The arrival-filtering capability described in the review reflects a use case that has practical resonance for corporate flight departments and charter operators who routinely monitor inbound traffic at busy hub airports to anticipate sequencing, delay exposure, and runway configuration. By filtering the map to display only Montreal arrivals, the reviewer was able to infer runway assignment before ATC issued the actual clearance — a form of predictive situational awareness that dispatchers and flight followers already attempt using tools like FlightAware's airport activity displays. For single-pilot operations or small flight departments without dedicated dispatch support, a mobile-accessible tool capable of showing arrival flow at a destination in real time could reduce workload during the descent planning phase, particularly at airports where runway configuration changes materially affect fuel burn, noise abatement routing, or ground logistics.

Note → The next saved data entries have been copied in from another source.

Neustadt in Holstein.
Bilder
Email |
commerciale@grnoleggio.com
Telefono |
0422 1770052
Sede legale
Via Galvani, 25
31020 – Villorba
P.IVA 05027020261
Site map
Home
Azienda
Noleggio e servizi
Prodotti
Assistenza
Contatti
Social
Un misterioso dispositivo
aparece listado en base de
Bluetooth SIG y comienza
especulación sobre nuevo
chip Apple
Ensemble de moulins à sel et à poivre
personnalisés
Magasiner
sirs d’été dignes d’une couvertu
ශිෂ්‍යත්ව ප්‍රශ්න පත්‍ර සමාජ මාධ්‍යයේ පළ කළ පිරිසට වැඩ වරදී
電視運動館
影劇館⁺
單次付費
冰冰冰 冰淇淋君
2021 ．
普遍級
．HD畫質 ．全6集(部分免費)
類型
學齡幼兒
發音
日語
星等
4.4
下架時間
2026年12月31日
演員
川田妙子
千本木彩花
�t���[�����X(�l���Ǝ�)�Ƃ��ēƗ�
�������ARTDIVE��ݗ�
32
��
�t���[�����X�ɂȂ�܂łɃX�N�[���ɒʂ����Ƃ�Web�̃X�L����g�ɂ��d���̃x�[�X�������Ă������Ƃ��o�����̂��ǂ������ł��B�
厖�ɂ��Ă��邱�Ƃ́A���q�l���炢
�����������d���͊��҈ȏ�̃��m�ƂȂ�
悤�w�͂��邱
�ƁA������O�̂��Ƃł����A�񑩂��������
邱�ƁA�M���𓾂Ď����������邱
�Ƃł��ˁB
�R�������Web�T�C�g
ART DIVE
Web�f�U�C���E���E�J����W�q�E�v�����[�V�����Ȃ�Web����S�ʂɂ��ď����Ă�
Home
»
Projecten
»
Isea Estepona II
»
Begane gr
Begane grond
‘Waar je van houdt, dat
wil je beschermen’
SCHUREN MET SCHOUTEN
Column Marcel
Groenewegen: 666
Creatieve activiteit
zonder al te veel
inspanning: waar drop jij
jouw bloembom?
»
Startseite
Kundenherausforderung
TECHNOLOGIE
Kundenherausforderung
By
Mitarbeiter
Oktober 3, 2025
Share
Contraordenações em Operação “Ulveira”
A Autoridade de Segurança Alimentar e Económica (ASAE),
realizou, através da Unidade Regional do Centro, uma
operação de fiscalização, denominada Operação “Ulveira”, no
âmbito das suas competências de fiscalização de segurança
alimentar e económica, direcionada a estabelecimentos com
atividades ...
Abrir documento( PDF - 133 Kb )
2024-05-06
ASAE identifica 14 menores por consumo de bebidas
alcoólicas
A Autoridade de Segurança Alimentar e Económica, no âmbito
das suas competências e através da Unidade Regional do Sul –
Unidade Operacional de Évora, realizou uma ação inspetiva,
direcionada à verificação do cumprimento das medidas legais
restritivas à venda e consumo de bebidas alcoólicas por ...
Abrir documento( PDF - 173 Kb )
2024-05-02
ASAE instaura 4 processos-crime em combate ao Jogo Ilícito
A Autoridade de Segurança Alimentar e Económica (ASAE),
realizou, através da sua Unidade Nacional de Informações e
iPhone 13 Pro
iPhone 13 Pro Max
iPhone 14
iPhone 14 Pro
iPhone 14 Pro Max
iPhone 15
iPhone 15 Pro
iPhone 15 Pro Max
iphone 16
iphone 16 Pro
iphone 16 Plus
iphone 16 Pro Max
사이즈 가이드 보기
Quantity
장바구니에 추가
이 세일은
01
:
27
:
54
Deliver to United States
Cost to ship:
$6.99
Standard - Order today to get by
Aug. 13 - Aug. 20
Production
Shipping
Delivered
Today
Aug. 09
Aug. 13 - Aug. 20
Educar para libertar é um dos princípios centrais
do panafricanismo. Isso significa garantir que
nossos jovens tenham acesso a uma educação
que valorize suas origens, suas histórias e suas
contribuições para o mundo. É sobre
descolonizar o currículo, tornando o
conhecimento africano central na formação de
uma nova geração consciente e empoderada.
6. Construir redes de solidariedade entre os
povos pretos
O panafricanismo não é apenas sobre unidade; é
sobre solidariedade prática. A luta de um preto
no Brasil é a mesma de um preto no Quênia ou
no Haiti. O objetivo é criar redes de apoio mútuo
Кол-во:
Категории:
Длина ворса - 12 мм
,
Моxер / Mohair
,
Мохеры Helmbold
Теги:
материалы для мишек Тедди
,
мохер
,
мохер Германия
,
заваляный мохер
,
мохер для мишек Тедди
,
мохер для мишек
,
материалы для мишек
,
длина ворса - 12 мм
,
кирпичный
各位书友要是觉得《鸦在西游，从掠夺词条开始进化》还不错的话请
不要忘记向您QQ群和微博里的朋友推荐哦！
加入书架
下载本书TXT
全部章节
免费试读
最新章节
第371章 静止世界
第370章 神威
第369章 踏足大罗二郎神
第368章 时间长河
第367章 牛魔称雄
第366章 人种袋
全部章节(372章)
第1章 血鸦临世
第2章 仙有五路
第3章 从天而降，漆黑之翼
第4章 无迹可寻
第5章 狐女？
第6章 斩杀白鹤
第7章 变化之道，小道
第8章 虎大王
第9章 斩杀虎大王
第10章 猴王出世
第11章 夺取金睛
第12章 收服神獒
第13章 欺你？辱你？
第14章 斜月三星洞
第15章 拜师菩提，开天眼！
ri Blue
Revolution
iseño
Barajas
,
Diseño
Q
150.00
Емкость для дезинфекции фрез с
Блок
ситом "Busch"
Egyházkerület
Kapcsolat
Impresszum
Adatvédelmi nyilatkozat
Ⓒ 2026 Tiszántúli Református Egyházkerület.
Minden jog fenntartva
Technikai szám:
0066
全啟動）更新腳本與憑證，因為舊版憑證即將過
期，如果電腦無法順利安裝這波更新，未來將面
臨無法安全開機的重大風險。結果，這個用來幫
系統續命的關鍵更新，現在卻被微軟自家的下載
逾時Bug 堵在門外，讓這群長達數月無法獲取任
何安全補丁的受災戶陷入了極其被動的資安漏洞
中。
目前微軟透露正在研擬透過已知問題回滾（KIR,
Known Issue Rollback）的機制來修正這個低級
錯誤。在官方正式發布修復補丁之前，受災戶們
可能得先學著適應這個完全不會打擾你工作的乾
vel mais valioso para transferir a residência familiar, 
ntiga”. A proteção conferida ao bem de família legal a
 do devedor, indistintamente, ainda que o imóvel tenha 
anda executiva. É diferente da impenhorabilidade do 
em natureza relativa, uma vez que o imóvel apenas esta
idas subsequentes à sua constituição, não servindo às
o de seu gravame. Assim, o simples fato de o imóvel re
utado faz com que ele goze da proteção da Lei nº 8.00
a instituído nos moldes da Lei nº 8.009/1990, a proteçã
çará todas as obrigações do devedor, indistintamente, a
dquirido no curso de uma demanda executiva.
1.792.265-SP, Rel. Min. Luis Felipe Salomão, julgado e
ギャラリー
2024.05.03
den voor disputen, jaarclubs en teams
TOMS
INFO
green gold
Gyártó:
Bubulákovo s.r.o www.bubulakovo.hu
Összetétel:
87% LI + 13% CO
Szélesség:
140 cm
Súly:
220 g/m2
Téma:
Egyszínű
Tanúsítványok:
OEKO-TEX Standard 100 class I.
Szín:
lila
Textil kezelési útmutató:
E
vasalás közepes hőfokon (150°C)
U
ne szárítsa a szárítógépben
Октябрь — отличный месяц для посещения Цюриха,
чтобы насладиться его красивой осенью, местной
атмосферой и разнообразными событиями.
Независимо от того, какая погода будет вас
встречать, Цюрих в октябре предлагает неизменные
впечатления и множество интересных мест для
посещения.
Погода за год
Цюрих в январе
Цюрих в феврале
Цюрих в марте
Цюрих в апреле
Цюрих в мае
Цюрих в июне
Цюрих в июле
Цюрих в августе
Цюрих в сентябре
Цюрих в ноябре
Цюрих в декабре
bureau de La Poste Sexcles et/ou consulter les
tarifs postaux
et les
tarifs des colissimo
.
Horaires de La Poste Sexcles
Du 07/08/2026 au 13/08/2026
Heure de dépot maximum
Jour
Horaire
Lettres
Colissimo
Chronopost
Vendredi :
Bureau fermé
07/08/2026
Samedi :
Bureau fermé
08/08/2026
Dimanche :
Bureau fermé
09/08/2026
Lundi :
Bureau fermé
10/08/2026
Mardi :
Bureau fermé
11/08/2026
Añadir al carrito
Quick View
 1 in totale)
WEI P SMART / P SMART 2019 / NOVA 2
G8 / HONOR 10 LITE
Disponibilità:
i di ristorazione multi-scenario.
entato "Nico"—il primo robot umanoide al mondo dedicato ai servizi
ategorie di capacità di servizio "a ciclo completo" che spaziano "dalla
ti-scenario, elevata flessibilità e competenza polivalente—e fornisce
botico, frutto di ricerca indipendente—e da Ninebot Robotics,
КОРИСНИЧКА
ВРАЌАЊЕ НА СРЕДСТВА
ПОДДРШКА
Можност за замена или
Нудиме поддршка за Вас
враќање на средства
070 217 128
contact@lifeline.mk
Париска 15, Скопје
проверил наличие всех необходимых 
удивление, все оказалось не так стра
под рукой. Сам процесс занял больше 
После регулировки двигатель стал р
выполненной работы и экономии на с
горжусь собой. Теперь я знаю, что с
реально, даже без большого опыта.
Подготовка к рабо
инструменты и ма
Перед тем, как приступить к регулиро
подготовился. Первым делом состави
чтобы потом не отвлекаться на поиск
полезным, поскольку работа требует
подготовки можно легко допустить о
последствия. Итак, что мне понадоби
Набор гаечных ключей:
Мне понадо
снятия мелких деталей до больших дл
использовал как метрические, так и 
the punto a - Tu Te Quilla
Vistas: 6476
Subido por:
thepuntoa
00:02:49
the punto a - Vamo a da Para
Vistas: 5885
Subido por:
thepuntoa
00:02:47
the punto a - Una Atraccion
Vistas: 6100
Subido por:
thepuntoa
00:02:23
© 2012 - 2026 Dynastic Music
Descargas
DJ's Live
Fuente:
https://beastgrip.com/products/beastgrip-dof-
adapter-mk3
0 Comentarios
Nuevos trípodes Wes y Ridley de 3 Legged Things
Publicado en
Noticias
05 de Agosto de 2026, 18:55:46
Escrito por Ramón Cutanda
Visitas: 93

The broader context here is an accelerating proliferation of consumer and prosumer flight tracking platforms, each attempting to differentiate through data density and UI design. Simple Flying's tracker enters a market that includes Flightradar24's premium tiers, FlightAware's operator-facing Firehose and Foresight products, and a growing number of API-driven tools used by FBOs, schedulers, and Part 135 operators for real-time fleet visibility. The platform's beta status and weekly feature iteration based on reader feedback suggests a community-development model rather than a certified avionics pathway, which positions it clearly in the enthusiast and informal operational awareness segment. For working pilots, the tracker warrants monitoring as a supplementary tool — particularly if the NOTAM visualization and traffic alert features continue to develop — but should not be confused with the regulatory-grade data products on which actual flight operations depend.